“For how long?”
“At least another twenty-four, until we see what’s coming, if anything. A lot of the president’s advisers think it’s just bluster.”
“And then what, if nothing happens?”
“You can wrap things up out there, and go back to Atlanta a free woman, with the thanks of a grateful nation. There’ll be a Rose Garden ceremony and you’ll be asked to speak to Congress and there’ll be television.”
“I don’t want any of it,” Whitney said. And she sincerely didn’t. She wanted the anonymity of her lab. She had started to fall in love with her chief of security here, only he’d been shot dead trying to save her and the others when they’d come under attack. It would be a very long time, she’d decided, before she could even begin to heal. For now she wanted to bury herself in work.
“I’ll send a jet for you, and coordinate it with Captain Nettles. First thing in the morning, which’ll give you time to pack.”

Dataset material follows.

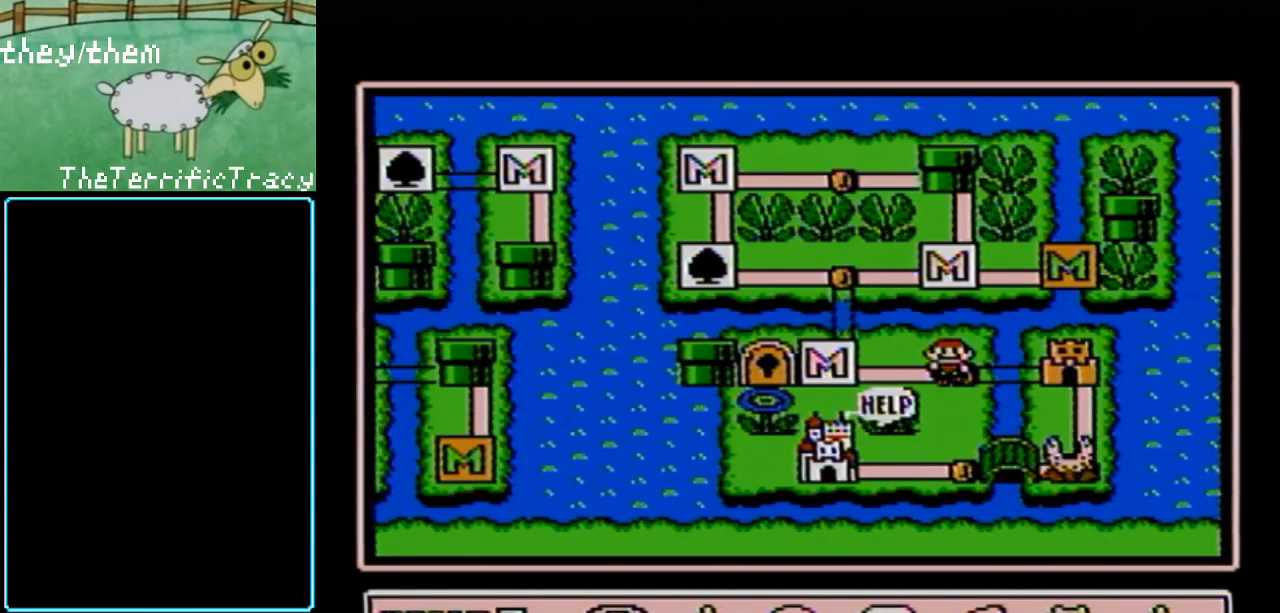
{"buttons": [], "events": [[67, "DPAD_RIGHT", "up"], [100, "DPAD_RIGHT", "down"], [250, "DPAD_RIGHT", "up"], [317, "DPAD_RIGHT", "down"], [400, "DPAD_RIGHT", "up"]]}
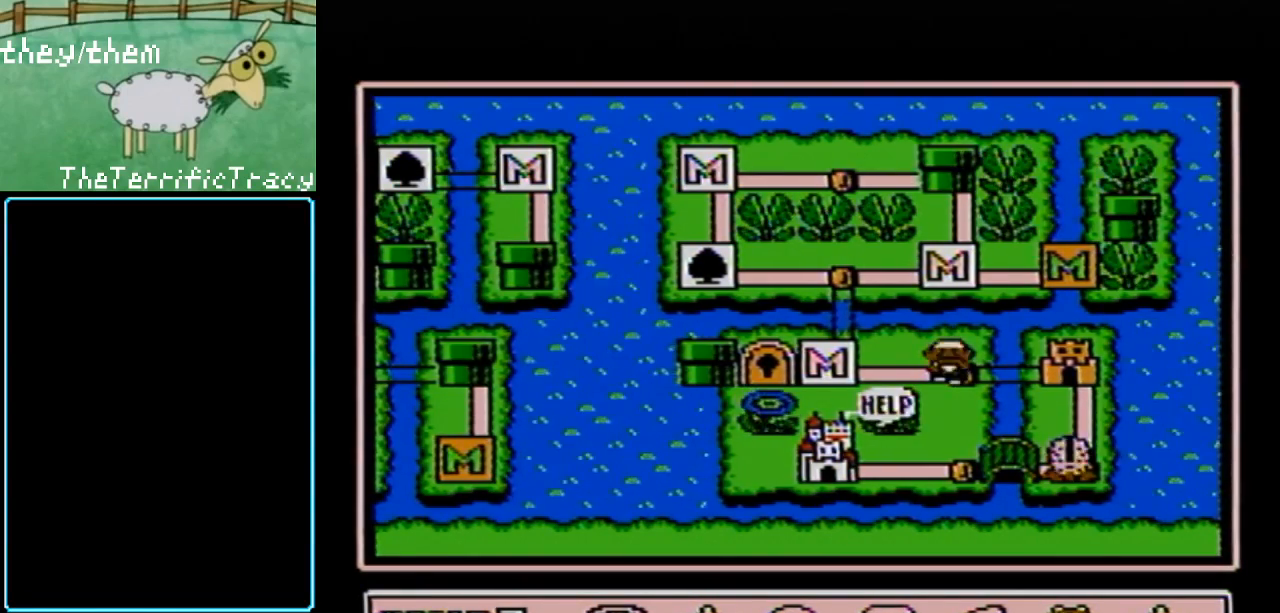
{"buttons": [], "events": []}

Whitney wasn’t happy and she let it show. “All right, whatever you say, General.”
“Good,” Forester said, and his image on her computer screen was gone.
* * *
WHITNEY WENT downstairs to the computer center where Mulholland and a couple of other postdocs were closing down the experimental links to the power station and setting up the much simpler monitoring parameters. They’d already installed and tested the complicated program that would take biofeedbacks from the microbe colony in the coal seam and automatically adjust the output of the gadget whenever it was needed.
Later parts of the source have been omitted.